The Indian business environment has been governed by multiple regulatory environments, including that of Direct and Indirect Tax Laws, he points out. The accounting profession in India, more particularly, the chartered accountants, governed by the Institute of Chartered Accountants of India, have been proving themselves in relation to compliance of the various laws and more specifically with reference to Tax Laws, both Direct Tax Laws such as Income Tax and Corporate tax Laws and many Indirect Tax laws including Sales Tax, Excise Tax, Service Tax and of late, the GST, which is considered to be the most complex of all. Besides, they have been also rendering support to the business entities in the UAE and other parts of the world for more than half a century in their respective environments.

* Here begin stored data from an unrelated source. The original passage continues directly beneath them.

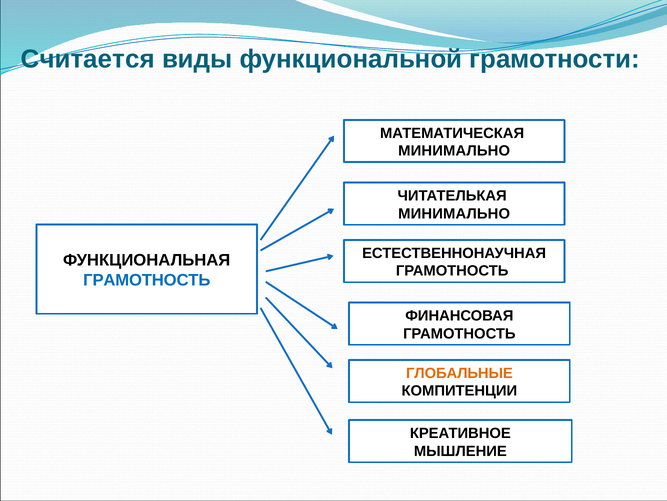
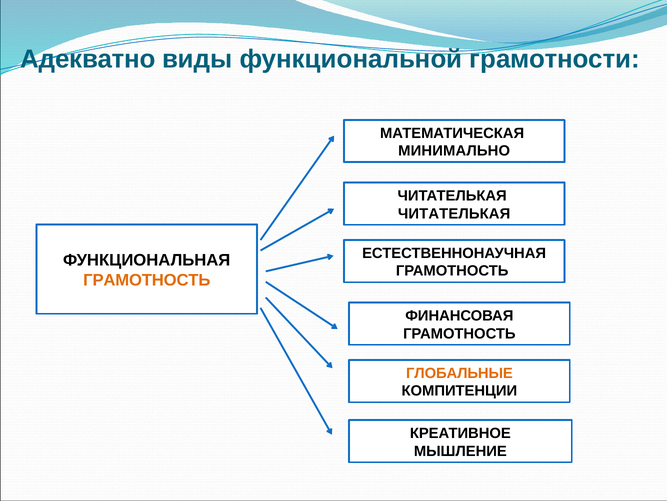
Считается: Считается -> Адекватно
МИНИМАЛЬНО at (454, 213): МИНИМАЛЬНО -> ЧИТАТЕЛЬКАЯ
ГРАМОТНОСТЬ at (147, 280) colour: blue -> orange
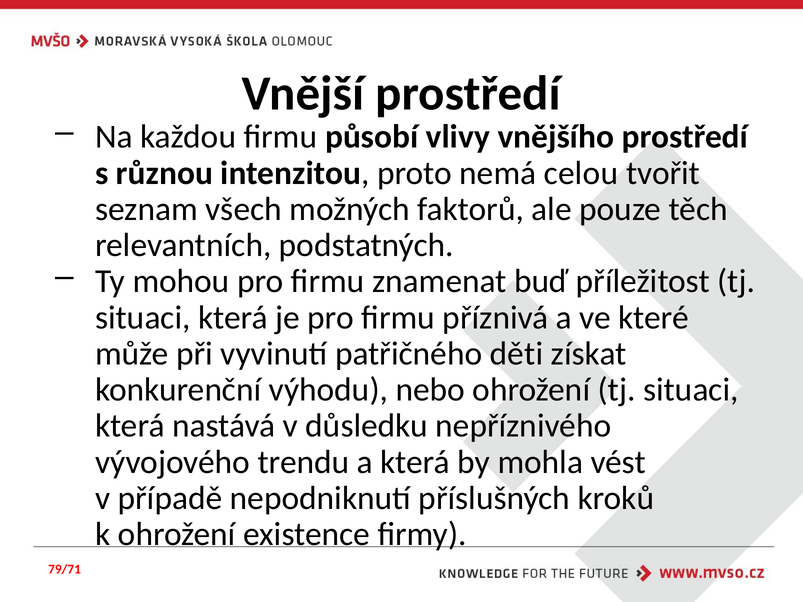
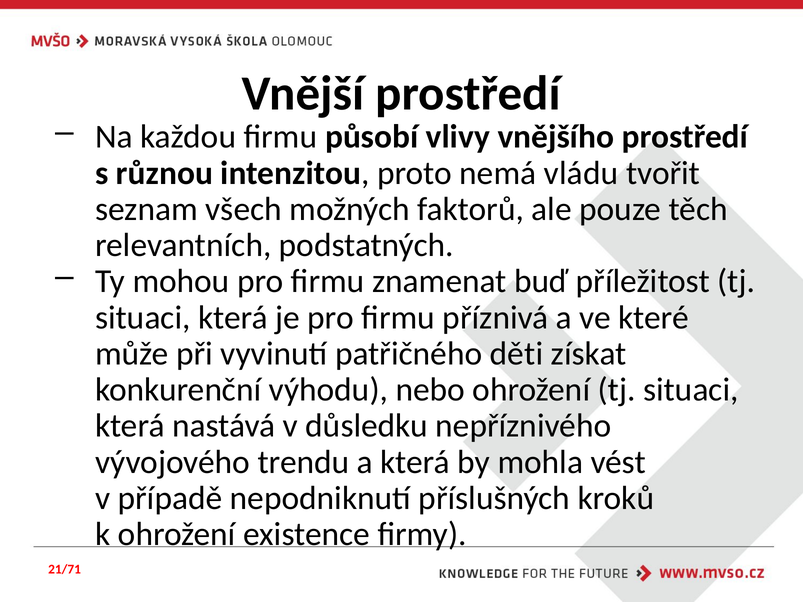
celou: celou -> vládu
79/71: 79/71 -> 21/71
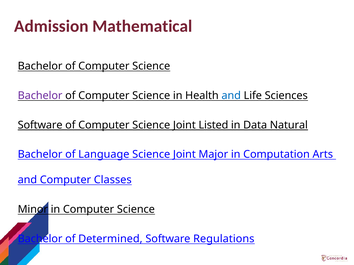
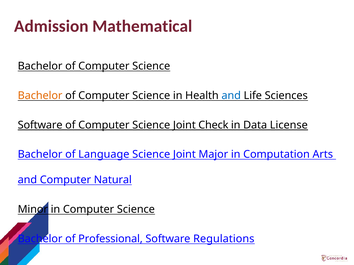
Bachelor at (40, 96) colour: purple -> orange
Listed: Listed -> Check
Natural: Natural -> License
Classes: Classes -> Natural
Determined: Determined -> Professional
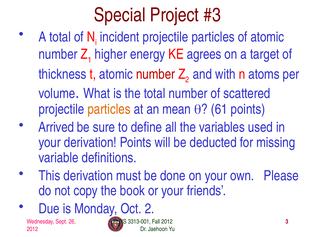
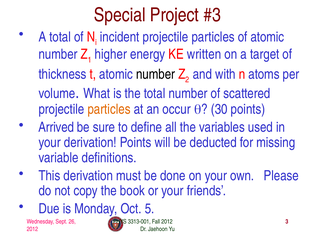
agrees: agrees -> written
number at (156, 74) colour: red -> black
mean: mean -> occur
61: 61 -> 30
Oct 2: 2 -> 5
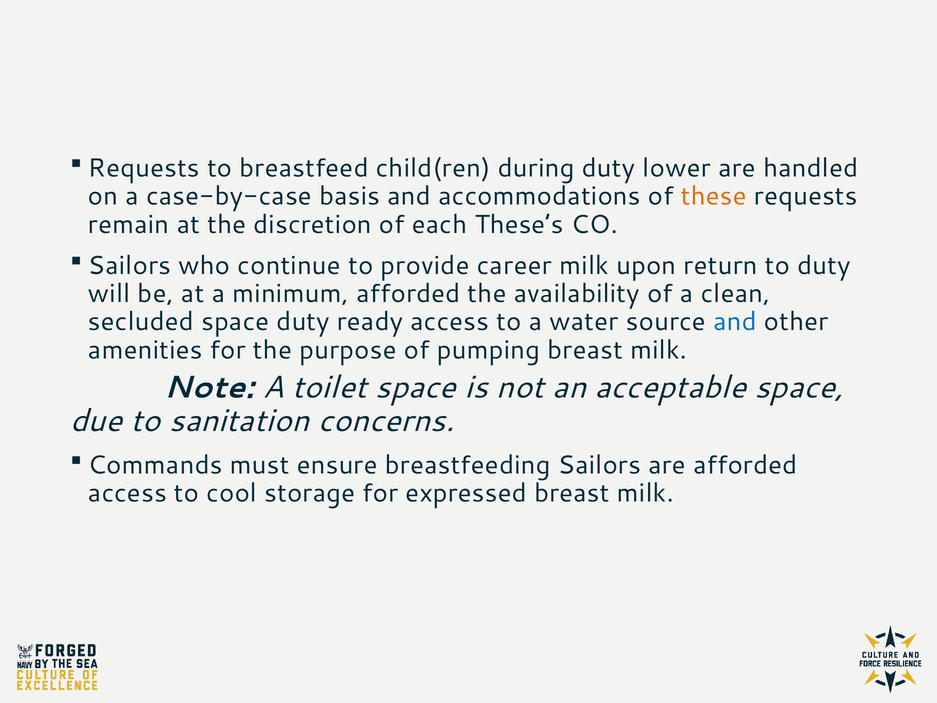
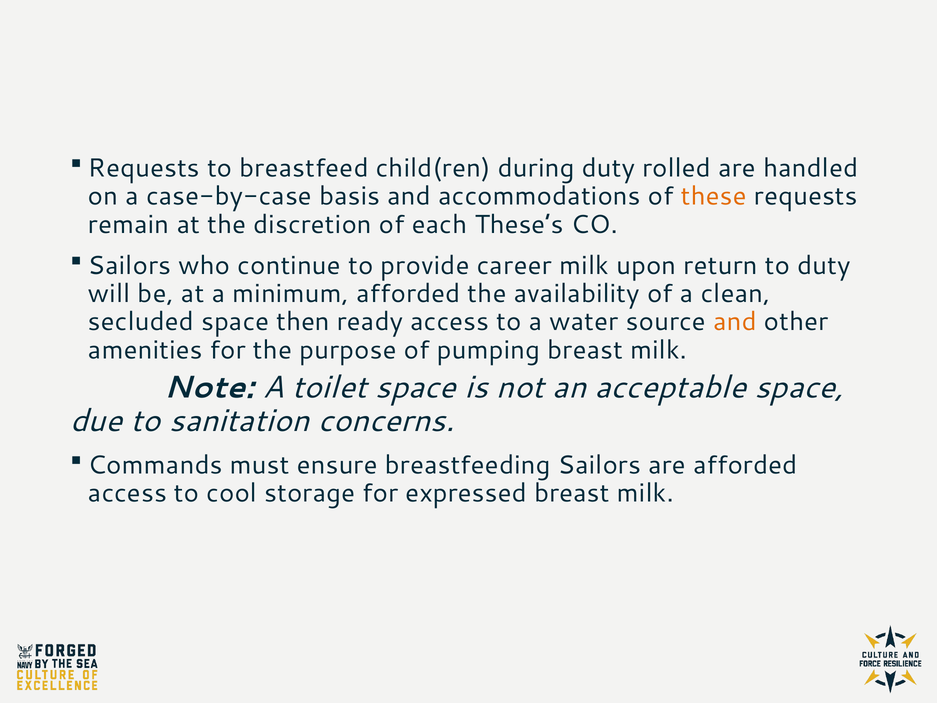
lower: lower -> rolled
space duty: duty -> then
and at (735, 322) colour: blue -> orange
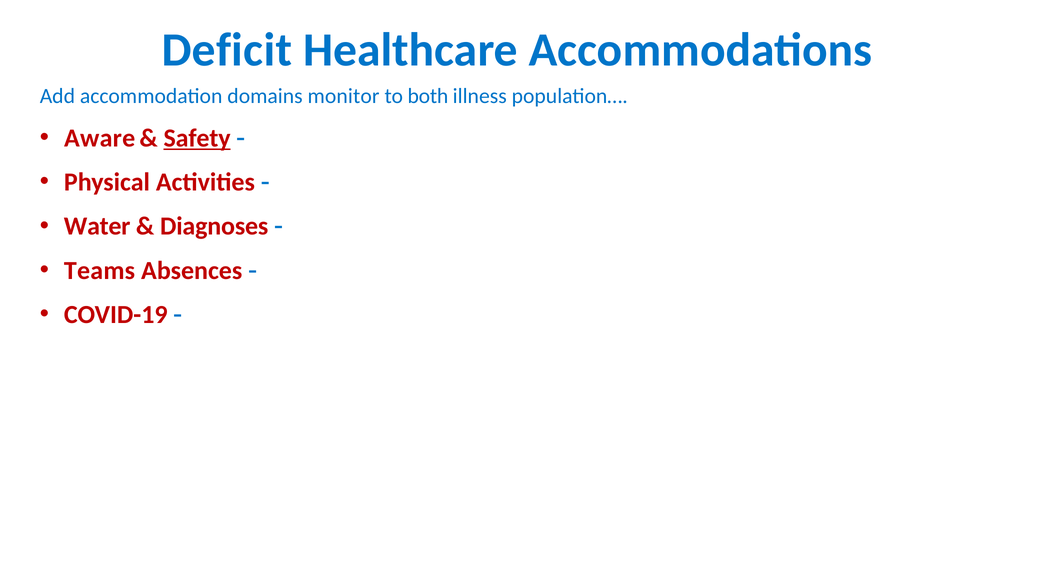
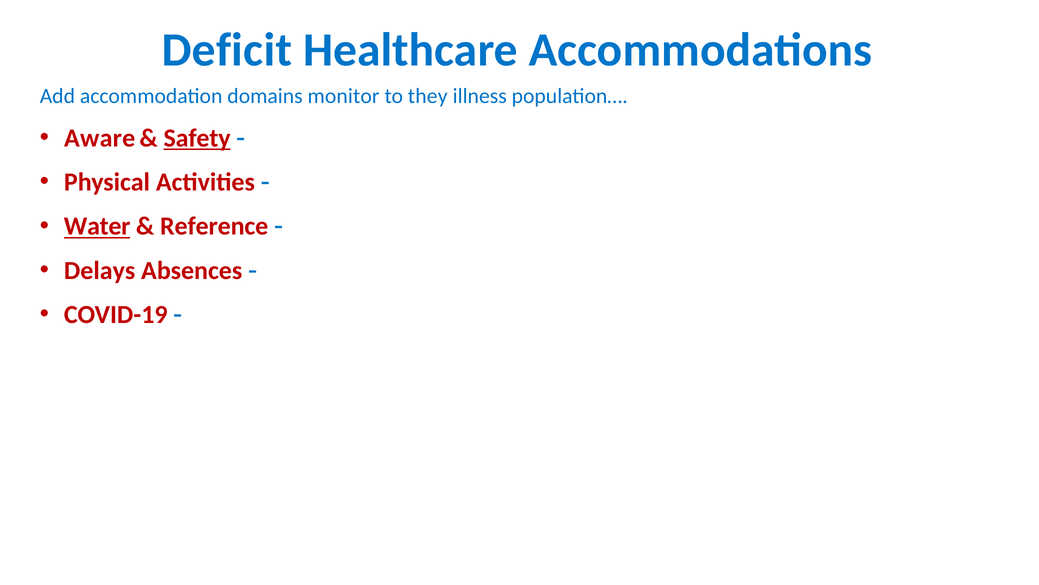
both: both -> they
Water underline: none -> present
Diagnoses: Diagnoses -> Reference
Teams: Teams -> Delays
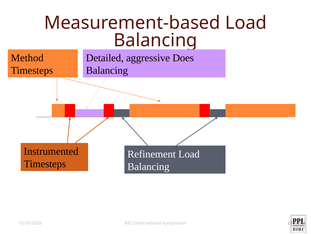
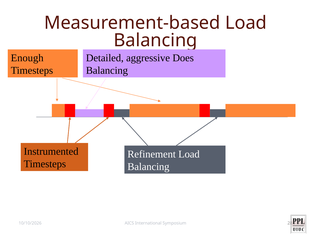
Method: Method -> Enough
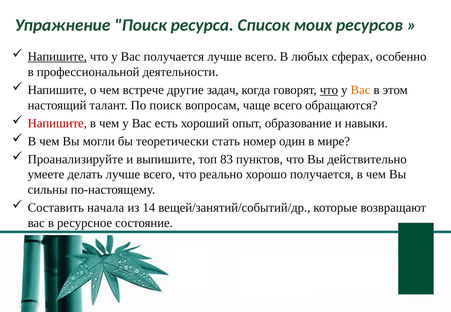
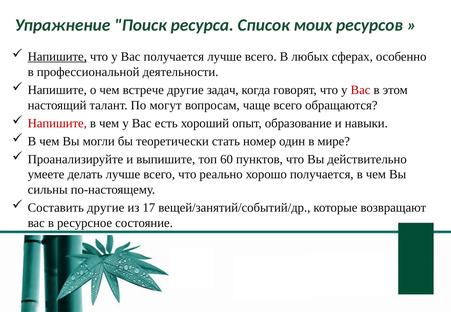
что at (329, 90) underline: present -> none
Вас at (361, 90) colour: orange -> red
По поиск: поиск -> могут
83: 83 -> 60
Составить начала: начала -> другие
14: 14 -> 17
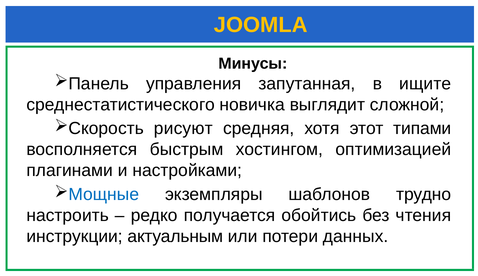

“The natural environments of the Professional Accounting Education and the Practice of Accounting Profession in a compliance-focused environment get the Indian CAs well quipped in order to ensure compliance with reference to the tax laws. Such a professional atmosphere qualifies them to be considered as the natural choice by the business community in the UAE.

When it comes to compliance of the UAE VAT Law, which even if considered to be a simple one, would provide lot of challenges in the course of implementation at the ground level and subsequent dispute resolutions,” argues Nair.